Convert a CDSD-HITEMP [1]_ or CDSD-4000 [2] file to a Pandas dataframe.
Parameters:
fname (str) – CDSD file name
version (str (‘4000’, ‘hitemp’)) – CDSD version
cache (boolean, or ‘regen’) – if True, a pandas-readable HDF5 file is generated on first access,
and later used. This saves on the datatype cast and conversion and
improves performances a lot (but changes in the database are not
taken into account). If False, no database is used. If ‘regen’, temp
file are reconstructed. Default True.
load_columns (list) – columns to load. If None, loads everything
Note
this is only relevant if loading from a cache file. To generate
the cache file, all columns are loaded anyway.
Other Parameters:
drop_non_numeric (boolean) – if True, non numeric columns are dropped. This improves performances,
but make sure all the columns you need are converted to numeric formats
before hand. Default True. Note that if a cache file is loaded it
will be left untouched.
load_wavenum_min, load_wavenum_max (float) – if not 'None', only load the cached file if it contains data for
wavenumbers above/below the specified value. See :py:func`~radis.api.cache_files.load_h5_cache_file`.
Default 'None'.
engine (‘pytables’, ‘vaex’) – format for Hdf5 cache file. Default pytables
Returns:
df – dataframe containing all lines and parameters
Performances: I had huge performance trouble with this function, because the files are
huge (500k lines) and the format is to special (no space between numbers…)
to apply optimized methods such as pandas’s. A line by line reading isn’t
so bad, using struct to parse each line. However, we waste typing determining
what every line is. I ended up using the fromfiles functions from numpy,
not considering n (line return) as a special character anymore, and a second call
to numpy to cast the correct format. That ended up being twice as fast.
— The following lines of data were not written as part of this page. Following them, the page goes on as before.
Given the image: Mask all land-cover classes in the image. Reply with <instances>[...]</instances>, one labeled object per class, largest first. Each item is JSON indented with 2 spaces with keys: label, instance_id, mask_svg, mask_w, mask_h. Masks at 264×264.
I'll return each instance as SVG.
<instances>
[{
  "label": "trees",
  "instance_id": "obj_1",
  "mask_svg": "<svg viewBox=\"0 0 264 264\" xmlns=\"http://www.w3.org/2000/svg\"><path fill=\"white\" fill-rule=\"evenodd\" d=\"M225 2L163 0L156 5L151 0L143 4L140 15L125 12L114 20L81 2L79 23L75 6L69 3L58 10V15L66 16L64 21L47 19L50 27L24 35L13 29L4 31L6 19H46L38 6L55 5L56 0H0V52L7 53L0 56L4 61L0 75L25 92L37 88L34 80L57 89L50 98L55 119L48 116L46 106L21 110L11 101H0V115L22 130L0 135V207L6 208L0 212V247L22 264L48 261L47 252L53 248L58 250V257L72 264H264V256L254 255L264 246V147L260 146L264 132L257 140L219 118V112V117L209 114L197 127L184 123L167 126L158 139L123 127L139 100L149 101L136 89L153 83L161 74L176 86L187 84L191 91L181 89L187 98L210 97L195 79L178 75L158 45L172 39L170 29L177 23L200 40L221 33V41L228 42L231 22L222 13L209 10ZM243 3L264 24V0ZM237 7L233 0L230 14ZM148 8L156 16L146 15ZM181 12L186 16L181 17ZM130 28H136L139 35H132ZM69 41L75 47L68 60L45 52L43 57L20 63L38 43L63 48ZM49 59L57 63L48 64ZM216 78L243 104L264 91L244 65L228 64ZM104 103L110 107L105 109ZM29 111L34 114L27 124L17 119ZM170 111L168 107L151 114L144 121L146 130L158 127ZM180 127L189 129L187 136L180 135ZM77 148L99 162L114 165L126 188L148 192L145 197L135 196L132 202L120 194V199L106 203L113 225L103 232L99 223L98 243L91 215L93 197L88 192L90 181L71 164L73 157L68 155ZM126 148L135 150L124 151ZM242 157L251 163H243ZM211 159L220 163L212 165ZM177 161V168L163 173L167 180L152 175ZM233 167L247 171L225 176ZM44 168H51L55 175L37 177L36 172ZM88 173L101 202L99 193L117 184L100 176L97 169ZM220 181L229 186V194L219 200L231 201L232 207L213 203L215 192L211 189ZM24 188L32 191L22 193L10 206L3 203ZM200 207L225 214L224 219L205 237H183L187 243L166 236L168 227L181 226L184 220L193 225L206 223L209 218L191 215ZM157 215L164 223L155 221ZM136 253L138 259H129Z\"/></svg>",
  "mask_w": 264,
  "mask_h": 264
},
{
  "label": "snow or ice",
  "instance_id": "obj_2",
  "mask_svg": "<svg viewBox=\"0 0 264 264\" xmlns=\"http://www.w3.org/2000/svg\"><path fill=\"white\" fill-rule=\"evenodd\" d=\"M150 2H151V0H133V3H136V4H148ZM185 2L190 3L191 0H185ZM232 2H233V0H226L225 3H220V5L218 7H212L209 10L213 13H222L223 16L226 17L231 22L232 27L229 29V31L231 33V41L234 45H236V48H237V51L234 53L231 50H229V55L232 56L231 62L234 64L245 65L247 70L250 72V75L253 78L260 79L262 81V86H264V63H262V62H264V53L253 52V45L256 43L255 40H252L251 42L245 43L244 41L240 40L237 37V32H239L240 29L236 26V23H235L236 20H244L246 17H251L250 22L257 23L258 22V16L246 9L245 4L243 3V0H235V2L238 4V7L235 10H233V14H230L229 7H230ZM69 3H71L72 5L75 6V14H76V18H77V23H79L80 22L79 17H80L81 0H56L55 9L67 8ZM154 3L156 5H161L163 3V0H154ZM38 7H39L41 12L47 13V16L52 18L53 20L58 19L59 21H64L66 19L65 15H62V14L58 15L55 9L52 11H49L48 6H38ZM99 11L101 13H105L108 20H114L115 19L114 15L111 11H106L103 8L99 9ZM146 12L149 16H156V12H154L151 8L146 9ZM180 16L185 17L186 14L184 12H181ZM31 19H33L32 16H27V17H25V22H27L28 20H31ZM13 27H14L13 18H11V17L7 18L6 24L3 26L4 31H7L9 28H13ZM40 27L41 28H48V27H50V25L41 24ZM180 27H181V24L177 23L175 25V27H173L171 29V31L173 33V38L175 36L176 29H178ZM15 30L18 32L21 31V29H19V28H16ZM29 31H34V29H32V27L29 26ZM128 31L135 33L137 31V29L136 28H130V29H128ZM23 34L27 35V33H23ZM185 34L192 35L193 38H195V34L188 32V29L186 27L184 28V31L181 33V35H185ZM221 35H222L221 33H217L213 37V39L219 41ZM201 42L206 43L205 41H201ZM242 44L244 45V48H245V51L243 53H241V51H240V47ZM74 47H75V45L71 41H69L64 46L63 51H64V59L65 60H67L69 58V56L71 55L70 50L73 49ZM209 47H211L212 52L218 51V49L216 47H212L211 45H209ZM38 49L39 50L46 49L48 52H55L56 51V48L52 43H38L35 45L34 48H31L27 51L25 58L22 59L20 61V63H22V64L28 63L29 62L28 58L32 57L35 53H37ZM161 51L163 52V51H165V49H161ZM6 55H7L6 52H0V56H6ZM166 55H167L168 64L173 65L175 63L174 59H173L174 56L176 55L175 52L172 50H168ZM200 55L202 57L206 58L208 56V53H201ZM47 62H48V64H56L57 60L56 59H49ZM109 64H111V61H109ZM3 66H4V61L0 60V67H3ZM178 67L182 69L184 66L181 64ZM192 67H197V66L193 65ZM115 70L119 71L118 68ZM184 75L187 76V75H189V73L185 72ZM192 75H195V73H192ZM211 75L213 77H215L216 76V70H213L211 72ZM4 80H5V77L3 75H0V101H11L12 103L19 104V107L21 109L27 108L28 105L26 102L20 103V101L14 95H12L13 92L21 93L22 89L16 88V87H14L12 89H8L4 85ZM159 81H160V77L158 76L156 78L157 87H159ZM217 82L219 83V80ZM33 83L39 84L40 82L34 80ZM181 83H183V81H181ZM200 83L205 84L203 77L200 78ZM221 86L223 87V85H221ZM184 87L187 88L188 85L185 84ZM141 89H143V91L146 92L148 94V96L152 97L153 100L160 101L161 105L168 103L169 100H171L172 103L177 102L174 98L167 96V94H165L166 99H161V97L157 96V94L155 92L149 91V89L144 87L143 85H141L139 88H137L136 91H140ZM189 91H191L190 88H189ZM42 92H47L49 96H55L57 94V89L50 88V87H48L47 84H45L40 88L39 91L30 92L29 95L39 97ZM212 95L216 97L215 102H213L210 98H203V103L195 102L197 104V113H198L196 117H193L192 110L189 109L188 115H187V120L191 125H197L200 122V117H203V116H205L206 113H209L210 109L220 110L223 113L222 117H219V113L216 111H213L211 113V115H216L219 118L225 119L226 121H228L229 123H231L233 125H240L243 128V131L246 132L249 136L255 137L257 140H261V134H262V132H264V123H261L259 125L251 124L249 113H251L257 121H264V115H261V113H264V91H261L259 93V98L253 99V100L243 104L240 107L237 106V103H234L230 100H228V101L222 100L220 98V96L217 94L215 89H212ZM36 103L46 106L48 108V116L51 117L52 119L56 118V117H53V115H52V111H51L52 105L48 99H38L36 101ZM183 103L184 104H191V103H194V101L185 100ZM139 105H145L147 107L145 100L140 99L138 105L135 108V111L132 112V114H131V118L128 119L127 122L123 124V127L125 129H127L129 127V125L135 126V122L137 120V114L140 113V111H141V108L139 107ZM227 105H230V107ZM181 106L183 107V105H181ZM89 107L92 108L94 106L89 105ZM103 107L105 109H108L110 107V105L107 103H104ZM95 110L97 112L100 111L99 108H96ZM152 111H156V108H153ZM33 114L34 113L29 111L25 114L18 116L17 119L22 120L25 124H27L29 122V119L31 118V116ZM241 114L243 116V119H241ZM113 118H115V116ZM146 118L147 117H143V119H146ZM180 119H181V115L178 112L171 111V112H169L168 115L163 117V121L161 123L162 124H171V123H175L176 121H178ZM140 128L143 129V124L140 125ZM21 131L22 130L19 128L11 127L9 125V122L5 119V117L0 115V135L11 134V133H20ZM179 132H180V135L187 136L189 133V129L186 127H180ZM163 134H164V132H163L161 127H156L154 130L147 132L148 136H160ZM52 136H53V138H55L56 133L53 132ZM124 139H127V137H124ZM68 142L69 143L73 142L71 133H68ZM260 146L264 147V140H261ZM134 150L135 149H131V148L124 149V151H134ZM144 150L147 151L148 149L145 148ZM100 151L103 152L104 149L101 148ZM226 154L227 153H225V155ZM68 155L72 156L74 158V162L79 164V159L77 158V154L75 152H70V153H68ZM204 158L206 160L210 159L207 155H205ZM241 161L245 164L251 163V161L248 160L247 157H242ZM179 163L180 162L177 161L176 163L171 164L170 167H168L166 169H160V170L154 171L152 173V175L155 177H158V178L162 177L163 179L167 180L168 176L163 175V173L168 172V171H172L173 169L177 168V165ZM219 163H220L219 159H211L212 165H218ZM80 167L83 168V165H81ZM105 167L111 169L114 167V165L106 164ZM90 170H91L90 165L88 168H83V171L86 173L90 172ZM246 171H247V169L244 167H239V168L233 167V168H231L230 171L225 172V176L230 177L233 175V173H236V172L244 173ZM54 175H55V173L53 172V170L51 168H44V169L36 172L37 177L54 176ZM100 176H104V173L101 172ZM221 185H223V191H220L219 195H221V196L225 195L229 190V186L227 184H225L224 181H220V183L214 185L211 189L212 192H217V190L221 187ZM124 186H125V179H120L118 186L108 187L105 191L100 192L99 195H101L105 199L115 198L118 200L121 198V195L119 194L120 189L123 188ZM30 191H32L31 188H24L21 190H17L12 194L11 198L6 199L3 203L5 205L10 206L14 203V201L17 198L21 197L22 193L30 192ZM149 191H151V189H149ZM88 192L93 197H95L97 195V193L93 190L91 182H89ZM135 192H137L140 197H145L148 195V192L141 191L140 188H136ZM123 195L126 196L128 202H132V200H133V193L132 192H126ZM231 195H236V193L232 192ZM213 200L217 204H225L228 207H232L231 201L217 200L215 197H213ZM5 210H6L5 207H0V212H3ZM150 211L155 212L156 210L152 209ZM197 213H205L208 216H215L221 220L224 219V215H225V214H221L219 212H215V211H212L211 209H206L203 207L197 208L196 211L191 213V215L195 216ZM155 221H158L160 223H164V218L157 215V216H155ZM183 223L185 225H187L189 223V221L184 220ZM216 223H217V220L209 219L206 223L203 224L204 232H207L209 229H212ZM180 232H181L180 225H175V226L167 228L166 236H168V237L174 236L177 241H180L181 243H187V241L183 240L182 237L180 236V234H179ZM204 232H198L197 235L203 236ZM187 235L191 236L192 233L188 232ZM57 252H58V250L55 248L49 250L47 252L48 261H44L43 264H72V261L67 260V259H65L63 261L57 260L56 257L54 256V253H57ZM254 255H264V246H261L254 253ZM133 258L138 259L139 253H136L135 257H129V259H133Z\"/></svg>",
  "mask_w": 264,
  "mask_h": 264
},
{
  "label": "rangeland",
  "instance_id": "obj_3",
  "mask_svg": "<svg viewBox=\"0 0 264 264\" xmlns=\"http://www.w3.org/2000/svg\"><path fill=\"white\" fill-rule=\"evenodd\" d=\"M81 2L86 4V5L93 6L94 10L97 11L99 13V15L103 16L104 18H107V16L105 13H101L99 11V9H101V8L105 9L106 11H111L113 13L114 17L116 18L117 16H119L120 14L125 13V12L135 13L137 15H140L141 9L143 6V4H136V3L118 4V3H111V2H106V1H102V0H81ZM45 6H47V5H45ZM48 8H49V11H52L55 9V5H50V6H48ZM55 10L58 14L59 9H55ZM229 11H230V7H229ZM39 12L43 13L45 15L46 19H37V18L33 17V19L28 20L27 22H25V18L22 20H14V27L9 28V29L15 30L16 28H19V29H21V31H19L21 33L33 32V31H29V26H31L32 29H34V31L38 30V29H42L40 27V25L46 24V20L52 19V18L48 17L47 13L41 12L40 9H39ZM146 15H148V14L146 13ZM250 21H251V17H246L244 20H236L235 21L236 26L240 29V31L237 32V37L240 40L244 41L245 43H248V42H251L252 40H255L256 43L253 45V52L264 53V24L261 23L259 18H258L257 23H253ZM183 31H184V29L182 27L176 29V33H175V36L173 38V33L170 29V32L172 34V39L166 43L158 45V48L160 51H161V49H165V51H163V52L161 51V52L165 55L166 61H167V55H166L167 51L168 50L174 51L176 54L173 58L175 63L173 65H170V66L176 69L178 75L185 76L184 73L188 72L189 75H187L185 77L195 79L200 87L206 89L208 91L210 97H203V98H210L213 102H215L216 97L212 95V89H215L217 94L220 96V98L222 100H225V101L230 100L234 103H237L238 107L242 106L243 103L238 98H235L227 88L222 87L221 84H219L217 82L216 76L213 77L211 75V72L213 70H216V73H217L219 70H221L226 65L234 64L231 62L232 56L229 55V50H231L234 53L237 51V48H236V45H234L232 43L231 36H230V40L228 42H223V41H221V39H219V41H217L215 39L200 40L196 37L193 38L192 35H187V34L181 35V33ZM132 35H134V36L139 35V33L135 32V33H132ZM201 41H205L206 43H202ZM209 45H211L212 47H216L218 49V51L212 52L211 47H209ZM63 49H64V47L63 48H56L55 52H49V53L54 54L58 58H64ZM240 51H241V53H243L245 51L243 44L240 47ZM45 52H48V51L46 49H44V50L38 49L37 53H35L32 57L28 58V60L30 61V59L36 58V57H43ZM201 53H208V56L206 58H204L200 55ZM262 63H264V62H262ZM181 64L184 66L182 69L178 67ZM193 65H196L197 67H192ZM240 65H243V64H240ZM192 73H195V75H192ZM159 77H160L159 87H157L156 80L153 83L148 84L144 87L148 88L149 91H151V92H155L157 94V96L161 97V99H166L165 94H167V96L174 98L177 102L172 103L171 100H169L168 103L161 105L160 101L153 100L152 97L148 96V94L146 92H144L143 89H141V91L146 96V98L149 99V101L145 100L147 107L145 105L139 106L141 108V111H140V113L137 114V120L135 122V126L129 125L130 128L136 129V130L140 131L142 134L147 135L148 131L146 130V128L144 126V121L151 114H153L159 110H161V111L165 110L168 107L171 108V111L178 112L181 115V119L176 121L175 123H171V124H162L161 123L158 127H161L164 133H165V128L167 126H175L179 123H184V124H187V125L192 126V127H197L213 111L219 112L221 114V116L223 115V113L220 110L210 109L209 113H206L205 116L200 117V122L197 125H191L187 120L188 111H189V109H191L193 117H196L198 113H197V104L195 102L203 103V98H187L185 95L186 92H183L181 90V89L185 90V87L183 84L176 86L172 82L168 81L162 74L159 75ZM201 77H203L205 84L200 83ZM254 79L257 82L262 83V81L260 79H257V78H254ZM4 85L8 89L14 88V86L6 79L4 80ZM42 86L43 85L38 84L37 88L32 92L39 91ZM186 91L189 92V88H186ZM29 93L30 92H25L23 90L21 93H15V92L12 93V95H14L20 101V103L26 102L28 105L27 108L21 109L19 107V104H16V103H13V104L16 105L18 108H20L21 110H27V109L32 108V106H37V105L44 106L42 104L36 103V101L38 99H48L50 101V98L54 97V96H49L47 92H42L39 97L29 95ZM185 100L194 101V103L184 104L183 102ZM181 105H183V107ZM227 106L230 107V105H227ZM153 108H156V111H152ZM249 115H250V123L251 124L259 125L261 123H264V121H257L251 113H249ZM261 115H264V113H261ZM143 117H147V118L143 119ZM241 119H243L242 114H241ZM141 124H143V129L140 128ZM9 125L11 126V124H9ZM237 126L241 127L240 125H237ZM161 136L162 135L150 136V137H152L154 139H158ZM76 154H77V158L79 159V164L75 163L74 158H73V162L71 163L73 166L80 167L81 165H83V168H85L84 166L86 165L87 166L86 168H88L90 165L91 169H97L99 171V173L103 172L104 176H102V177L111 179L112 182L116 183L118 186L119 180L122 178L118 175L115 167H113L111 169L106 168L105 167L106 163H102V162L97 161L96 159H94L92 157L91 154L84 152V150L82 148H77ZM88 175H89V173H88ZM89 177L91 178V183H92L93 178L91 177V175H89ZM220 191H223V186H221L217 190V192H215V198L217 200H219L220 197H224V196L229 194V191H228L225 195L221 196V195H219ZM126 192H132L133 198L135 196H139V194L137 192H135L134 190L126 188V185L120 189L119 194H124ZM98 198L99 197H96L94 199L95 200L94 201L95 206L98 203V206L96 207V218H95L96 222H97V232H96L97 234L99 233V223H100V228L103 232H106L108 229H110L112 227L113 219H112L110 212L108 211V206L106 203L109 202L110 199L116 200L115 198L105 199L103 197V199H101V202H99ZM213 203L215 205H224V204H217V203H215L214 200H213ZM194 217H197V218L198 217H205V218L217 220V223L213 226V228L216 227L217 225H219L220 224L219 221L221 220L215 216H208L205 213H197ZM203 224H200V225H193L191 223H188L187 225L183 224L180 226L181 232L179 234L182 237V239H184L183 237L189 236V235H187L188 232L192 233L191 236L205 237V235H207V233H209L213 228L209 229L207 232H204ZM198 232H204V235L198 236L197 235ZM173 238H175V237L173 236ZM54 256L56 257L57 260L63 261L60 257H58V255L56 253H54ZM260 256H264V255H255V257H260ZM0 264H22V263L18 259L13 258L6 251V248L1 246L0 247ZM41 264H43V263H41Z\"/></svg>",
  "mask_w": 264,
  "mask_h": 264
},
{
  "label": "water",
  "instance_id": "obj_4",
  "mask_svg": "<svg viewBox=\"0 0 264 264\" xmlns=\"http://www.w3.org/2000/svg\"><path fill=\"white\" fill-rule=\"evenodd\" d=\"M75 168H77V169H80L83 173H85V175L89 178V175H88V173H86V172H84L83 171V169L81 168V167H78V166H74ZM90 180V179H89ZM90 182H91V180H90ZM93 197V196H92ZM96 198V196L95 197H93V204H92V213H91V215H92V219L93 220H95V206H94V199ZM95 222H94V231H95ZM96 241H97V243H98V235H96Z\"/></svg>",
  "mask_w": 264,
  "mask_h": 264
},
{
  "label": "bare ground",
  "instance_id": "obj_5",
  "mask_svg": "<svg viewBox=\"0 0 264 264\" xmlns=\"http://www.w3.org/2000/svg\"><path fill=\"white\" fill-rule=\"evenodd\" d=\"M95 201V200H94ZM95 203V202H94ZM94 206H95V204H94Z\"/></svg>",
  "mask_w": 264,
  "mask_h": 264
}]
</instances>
Convert a HITRAN/HITEMP [1]_ file to a Pandas dataframe
Parameters:
fname (str) – HITRAN-HITEMP file name
cache (boolean, or 'regen' or 'force') – if True, a pandas-readable HDF5 file is generated on first access,
and later used. This saves on the datatype cast and conversion and
improves performances a lot (but changes in the database are not
taken into account). If False, no database is used. If 'regen', temp
file are reconstructed. Default True.
Other Parameters:
drop_non_numeric (boolean) – if True, non numeric columns are dropped. This improves performances,
but make sure all the columns you need are converted to numeric formats
before hand. Default True. Note that if a cache file is loaded it
will be left untouched.
load_wavenum_min, load_wavenum_max (float) – if not 'None', only load the cached file if it contains data for
wavenumbers above/below the specified value. See :py:func`~radis.api.cache_files.load_h5_cache_file`.
Default 'None'.
engine (‘pytables’, ‘vaex’) – format for Hdf5 cache file. Default pytables
parse_quanta (bool) – if True, parse local & global quanta (required to identify lines
for non-LTE calculations ; but sometimes lines are not labelled.)
output (str) – output format of data as pandas Dataformat or vaex Dataformat
Returns:
df – dataframe containing all lines and parameters